** 抜粋文 **
# # # # #
服は何故音楽を必要とするのか? ---「ウォーキング・ミュージック」という存在しないジャンルに召還された音楽たちについての考察 (河出文庫)
ファッション&音楽。
博覧強記な菊地成孔は、欠かせない。視覚、聴覚を別けて考える面白み。
ファッションニュース誌で連載していたコレクションを見ての雑感コラムをまとめたもの。

 

2.匣の中の失楽/竹本健治

匣の中の失楽 (講談社ノベルス)
この作品ほど「自分が何に拠って読んでいるか?」を自覚させられることもあまりない。
虚構の物語と虚構の物語が絡み合い、虚構が虚構を否定し、虚構が実在の座を争う。
以降、和製メタミスにどっぷりとハマる。
 
 

3.黒魔術の手帖/澁澤龍彦

黒魔術の手帖 (文春文庫)
小学生の頃、澁澤龍彦ばかり読んでいた。
なぜか「黒魔術の手帖」は紙のカバーが破れるまで読んでた記憶がある。
 
 

4.招かれざる客たちのビュッフェ/クリスチアナ・ブランド

招かれざる客たちのビュッフェ (創元推理文庫)
非常によくできた短編集。
# # # # #
** 記録一覧 **
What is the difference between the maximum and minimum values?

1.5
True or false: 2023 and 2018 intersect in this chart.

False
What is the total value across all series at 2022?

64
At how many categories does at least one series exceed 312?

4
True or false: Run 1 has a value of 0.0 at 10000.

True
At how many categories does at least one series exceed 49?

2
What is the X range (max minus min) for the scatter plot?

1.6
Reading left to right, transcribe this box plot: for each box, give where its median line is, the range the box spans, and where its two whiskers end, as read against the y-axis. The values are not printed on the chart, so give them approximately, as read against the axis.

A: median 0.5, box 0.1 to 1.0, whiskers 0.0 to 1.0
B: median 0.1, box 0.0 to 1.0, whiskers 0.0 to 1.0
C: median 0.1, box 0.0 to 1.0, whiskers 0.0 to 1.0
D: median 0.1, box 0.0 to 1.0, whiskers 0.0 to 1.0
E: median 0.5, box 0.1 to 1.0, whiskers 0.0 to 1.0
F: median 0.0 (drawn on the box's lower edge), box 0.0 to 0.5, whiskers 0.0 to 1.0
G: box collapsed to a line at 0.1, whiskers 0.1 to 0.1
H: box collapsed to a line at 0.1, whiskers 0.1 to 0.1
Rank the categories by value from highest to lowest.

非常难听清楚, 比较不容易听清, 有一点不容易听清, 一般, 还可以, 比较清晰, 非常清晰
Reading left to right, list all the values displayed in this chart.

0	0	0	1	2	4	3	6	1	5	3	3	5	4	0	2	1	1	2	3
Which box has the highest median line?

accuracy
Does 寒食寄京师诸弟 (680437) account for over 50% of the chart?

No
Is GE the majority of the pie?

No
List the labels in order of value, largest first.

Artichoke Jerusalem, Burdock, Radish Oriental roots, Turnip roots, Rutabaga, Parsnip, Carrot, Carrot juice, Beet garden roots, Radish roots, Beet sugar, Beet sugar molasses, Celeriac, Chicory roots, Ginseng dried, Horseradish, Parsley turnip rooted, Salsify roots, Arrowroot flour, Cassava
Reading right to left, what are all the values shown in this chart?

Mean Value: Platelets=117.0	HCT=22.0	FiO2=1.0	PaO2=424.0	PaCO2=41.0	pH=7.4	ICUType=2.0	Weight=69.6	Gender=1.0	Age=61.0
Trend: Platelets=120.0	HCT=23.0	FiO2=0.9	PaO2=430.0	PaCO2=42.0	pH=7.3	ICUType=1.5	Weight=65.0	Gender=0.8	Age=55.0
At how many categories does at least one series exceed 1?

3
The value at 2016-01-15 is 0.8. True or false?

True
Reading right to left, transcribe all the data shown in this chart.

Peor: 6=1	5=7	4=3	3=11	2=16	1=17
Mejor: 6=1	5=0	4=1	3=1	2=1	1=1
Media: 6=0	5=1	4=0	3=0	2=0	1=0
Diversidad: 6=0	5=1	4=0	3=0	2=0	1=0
# # # # #
** 次の課題 **
**1)** 抜粋文のうち、「匣の中の失楽 (講談社ノベルス)」で始まり「小学生の頃、澁澤龍彦ばかり読んでいた。」で終わる部分を、一字一句そのまま書き写しなさい。
**2)** 抜粋文で、書名の後の括弧内に記されている文庫・叢書名をすべて挙げなさい。

** 課題の解答 **
**1)**
匣の中の失楽 (講談社ノベルス)
この作品ほど「自分が何に拠って読んでいるか?」を自覚させられることもあまりない。
虚構の物語と虚構の物語が絡み合い、虚構が虚構を否定し、虚構が実在の座を争う。
以降、和製メタミスにどっぷりとハマる。
 
 

3.黒魔術の手帖/澁澤龍彦

黒魔術の手帖 (文春文庫)
小学生の頃、澁澤龍彦ばかり読んでいた。

**2)** 河出文庫、講談社ノベルス、文春文庫、創元推理文庫